What Heather identified most clearly is that I have indeed been moving as though I am still wearing a leg brace, and that my fear of pain is impeding progress more than actual pain.  Faulty sensory awareness strikes again!

I see now that I have to endure pain with good use for my functioning to improve.  I have to refuse to end-gain through pain also, and to respect tolerable limits, yet still explore the territory of pain with an overall elastic response.  This is a constantly changing territory, and thus my dynamic response needs to be quietly attentive.  Recovery as a process includes pain.  I can view pain as an ingredient of my experience to which I can respond with conscious direction of the entire self.  Not easy, but occasionally possible.

Saturday, May 2, 2009

Whole Person Recovery

As noted previously in my posts, recovery is not a linear experience.  Habits of accommodating to each new stage of recovery need to be relinquished so that a new condition of self can inform the entire means of response in movement.  Change is continuous, and progress is not always obvious, as an injury implies necessarily protective responses until those responses are no longer necessary.

My injured knee seems to have turned a corner toward increased functional response this week.  Partially, this was due to having less fear about moving, and more confidence in my skills in direction from an Alexander perspective.  Another large influence has been simply using the knee and my entire self with more ease without the leg brace.  Strength in overall response benefits the injured area far more than focussing solely upon the area of discomfort.

In light of a whole person response, my skilled and expert Gyrokinesis/Gyrotonic instructor, Lindsey, came to assist me with my PT exercises today.  Although my Physical Therapist, Heather, is excellent, Lindsey adds the dimension of knowing how I moved previous to injury, and of seeing the entire elastic thinking self for any activity, due to her Gyrotonic and Gyrokinesis training. (Both approaches very Alexander Technique compatible!)

Lindsey gave me ways of thinking through my PT routine that included my entire response.  She also gave me very refined and subtle exercises that directed my injured leg to "learn" from my non-injured leg.  This is very consistent with current neuroscience information about the motor and pre-motor areas of the brain, and with how the brain manages overall co-ordination.

A major challenge of serious injury is resulting inactivity.  Not only does inactivity have emotional/psychological consequences (witness the despair and depression that I have experienced), but the brain takes inactive areas "off-line".  If there is no stimulation to a muscle group for any period of time, the area in the brain that directs that muscle group shrinks.  With respect for pain, it is important to stimulate an entire elastic muscle response  as soon as is possible after an injury, so that whole person function can resume with balance of tone.

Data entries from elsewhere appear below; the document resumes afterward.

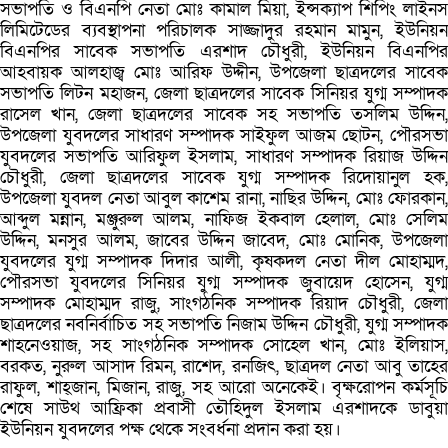
সভাপতি ও বিএনপি নেতা মোঃ কামাল মিয়া, ইন্সক্যাপ শিপিং লাইনস
লিমিটেডের ব্যবস্থাপনা পরিচালক সাজ্জাদুর রহমান মামুন, ইউনিয়ন
বিএনপির সাবেক সভাপতি এরশাদ চৌধুরী, ইউনিয়ন বিএনপির
আহবায়ক আলহাজ্ব মোঃ আরিফ উদ্দীন, উপজেলা ছাত্রদলের সাবেক
সভাপতি লিটন মহাজন, জেলা ছাত্রদলের সাবেক সিনিয়র যুগ্ম সম্পাদক
রাসেল খান, জেলা ছাত্রদলের সাবেক সহ সভাপতি তসলিম উদ্দিন,
উপজেলা যুবদলের সাধারণ সম্পাদক সাইফুল আজম ছোটন, পৌরসভা
যুবদলের সভাপতি আরিফুল ইসলাম, সাধারণ সম্পাদক রিয়াজ উদ্দিন
চৌধুরী, জেলা ছাত্রদলের সাবেক যুগ্ম সম্পাদক রিদোয়ানুল হক,
উপজেলা যুবদল নেতা আবুল কাশেম রানা, নাছির উদ্দিন, মোঃ ফোরকান,
আব্দুল মন্নান, মঞ্জুরুল আলম, নাফিজ ইকবাল হেলাল, মোঃ সেলিম
উদ্দিন, মনসুর আলম, জাবের উদ্দিন জাবেদ, মোঃ মোনিক, উপজেলা
যুবদলের যুগ্ম সম্পাদক দিদার আলী, কৃষকদল নেতা দীল মোহাম্মদ,
পৌরসভা যুবদলের সিনিয়র যুগ্ম সম্পাদক জুবায়েদ হোসেন, যুগ্ম
সম্পাদক মোহাম্মদ রাজু, সাংগঠনিক সম্পাদক রিয়াদ চৌধুরী, জেলা
ছাত্রদলের নবনির্বাচিত সহ সভাপতি নিজাম উদ্দিন চৌধুরী, যুগ্ম সম্পাদক
শাহনেওয়াজ, সহ সাংগঠনিক সম্পাদক সোহেল খান, মোঃ ইলিয়াস,
বরকত, নুরুল আসাদ রিমন, রাশেদ, রনজিৎ, ছাত্রদল নেতা আবু তাহের
রাফুল, শাহ্জান, মিজান, রাজু, সহ আরো অনেকেই। বৃক্ষরোপন কর্মসূচি
শেষে সাউথ আফ্রিকা প্রবাসী তৌহিদুল ইসলাম এরশাদকে ডাবুয়া
ইউনিয়ন যুবদলের পক্ষ থেকে সংবর্ধনা প্রদান করা হয়।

Because Lindsey knows my work as an Alexander Teacher (she has had lessons, and i have worked with her in Gyrotonic for many years), she could direct me in a whole person manner.  The exercises and procedures that she taught me renewed my sense of an overall dynamic response in a way that both energized and calmed me.  I could proceed from non-doing to doing without doing too much.  Increased activity did not result in interference with the primary control (head-neck-back relationship), nor did it increase anxiety about possible pain.

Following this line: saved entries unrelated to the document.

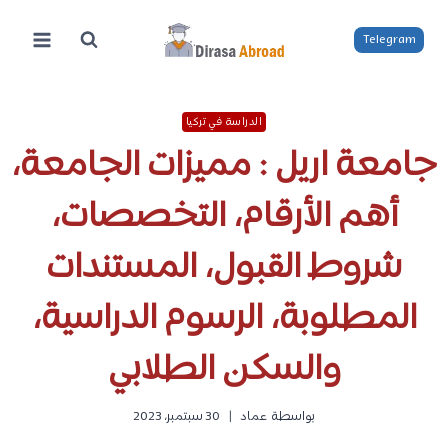
لتجاوز
لى
Telegram
لمحتوى
الدراسة في تركيا
جامعة اريل : مميزات الجامعة،
أهم الأرقام، التخصصات،
شروط القبول، المستندات
المطلوبة، الرسوم الدراسية،
والسكن الطلابي
بواسطة
عماد
30 سبتمبر، 2023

Activating the entire self on all levels is key to a thorough recovery.  If we take Alexander principles into dynamic activity, we can renew a sense of being functional and present in ourselves.  The brain response improves, muscles, tendons, ligaments get a new message of functionality, and the nerves have new connections for continued mobility.  Plus, emotional calm resumes from an overall balance in tone of the self.

Without the Alexander Technique and the guidance of intelligent experts such as Lindsey and Heather, I would not likely be doing as well as I am.  The despair and depression that I have experienced on this journey are diminished by the dynamic participation that I can currently experience.